» **Extracted text**
Prep for exam, visiting lectures (Feb 22)

On the last lecture, we spent the first 30 minutes on an old exam. In particular, we learned how to calculate the ROC and AUC for a test sample. Check the video to see how this was done.

Last item of the lecture consisted of two visiting lectures. Antti Liski from Dain Studios and Miikka Ermes from Futurice presented their data science activities.

Good luck to the competition. I have arranged access to our classroom for gpu access. If you need more, I recommend renting an Amazon AWS gpu instance. Choose "Deep learning instance" to have anaconda, tensorflow and keras installed. The cost is $0.9/hour (AFAIK; running one now), which should stay bearable even for student budget.

Regularization and feature selection (Feb 19)

We continued the discussion of regularization, and noted that the L₁ norm enforces weights that are exactly zero. This is explained by the figure on the right, where the regularized solutions are always restricted to a region defined by the norm and its upper bound. Because of the shape of the L₁ norm region (red square), the minimum tends to occur at one of the corners. And the smaller the value of C, the more likely we are to hit one of the corners.

Apart from the L₁ and L₂ norms, there is literature on other norms. Especially L_q for q < 1 is interesting, because it results in even sparser weight vectors. Unfortunately, such norms create non-convex loss functions, and the solutions may be hard to find (endpoint depends on the initial guess). An example of regions obtained this way is shown on the right, and now it is even more straightforward to hit a corner (and have zero coefficients). Image credits: Caron et al., "Sparse bayesian nonparametric regression", ICML 2008.

» **Work to be completed**
Render this sentence from the lecture notes in Spanish: "Because of the shape of the L₁ norm region (red square), the minimum tends to occur at one of the corners." Rely only on the lecture notes.

[Dataset entries]

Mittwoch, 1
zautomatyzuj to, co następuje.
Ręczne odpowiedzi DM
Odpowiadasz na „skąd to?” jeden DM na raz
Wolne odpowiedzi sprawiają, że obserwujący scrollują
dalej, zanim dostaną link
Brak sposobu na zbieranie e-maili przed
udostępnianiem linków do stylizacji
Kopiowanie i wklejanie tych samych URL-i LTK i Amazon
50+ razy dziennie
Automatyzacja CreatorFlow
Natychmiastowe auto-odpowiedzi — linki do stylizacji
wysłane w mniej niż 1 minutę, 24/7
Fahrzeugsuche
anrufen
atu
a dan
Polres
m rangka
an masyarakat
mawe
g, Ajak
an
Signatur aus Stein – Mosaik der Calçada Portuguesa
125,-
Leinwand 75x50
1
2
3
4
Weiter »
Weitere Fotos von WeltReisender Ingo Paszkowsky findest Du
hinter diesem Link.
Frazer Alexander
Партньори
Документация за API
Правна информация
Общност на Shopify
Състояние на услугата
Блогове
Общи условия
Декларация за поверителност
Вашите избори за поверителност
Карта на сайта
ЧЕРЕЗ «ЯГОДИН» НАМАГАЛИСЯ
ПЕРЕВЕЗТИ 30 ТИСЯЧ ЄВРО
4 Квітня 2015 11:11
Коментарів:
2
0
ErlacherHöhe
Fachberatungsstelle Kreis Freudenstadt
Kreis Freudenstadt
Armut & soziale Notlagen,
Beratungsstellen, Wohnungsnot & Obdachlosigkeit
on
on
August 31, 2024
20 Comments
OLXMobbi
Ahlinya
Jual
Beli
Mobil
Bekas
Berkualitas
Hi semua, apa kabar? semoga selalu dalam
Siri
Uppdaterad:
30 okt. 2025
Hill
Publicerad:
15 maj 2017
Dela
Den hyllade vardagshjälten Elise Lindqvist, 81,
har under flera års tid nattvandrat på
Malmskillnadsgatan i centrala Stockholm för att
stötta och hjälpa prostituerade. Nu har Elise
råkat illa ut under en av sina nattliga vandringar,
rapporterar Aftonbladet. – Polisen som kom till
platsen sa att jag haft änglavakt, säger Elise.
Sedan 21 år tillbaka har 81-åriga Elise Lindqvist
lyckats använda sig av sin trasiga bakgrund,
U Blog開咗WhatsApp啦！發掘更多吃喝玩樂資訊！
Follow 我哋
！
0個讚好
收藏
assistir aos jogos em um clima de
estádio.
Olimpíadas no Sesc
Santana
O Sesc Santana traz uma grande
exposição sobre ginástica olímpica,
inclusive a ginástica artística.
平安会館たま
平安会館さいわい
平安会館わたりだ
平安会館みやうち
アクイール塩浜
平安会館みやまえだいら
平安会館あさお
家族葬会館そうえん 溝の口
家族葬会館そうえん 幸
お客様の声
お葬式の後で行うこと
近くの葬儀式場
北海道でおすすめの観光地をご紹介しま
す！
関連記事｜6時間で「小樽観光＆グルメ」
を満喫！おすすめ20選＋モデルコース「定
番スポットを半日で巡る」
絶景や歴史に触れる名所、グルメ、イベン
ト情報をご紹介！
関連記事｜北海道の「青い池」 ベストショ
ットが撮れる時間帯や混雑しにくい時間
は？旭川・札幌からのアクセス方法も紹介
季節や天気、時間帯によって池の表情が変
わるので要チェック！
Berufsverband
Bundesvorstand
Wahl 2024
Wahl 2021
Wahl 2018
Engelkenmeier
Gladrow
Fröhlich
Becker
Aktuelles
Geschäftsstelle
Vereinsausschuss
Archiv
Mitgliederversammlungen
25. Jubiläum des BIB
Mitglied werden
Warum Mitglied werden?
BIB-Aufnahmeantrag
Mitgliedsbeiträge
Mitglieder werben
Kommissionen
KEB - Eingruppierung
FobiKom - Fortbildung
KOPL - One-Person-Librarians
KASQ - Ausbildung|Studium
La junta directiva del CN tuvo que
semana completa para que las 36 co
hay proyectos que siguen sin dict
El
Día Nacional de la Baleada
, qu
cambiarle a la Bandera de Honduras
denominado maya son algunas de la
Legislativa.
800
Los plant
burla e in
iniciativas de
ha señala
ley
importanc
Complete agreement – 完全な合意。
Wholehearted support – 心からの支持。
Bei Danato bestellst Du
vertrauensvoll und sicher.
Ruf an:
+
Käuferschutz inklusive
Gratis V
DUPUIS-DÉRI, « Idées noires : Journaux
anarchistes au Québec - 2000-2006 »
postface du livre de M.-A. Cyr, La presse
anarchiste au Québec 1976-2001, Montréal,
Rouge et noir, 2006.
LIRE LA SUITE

» **Task answer**
Debido a la forma de la región de la norma L₁ (cuadrado rojo), el mínimo tiende a producirse en una de las esquinas.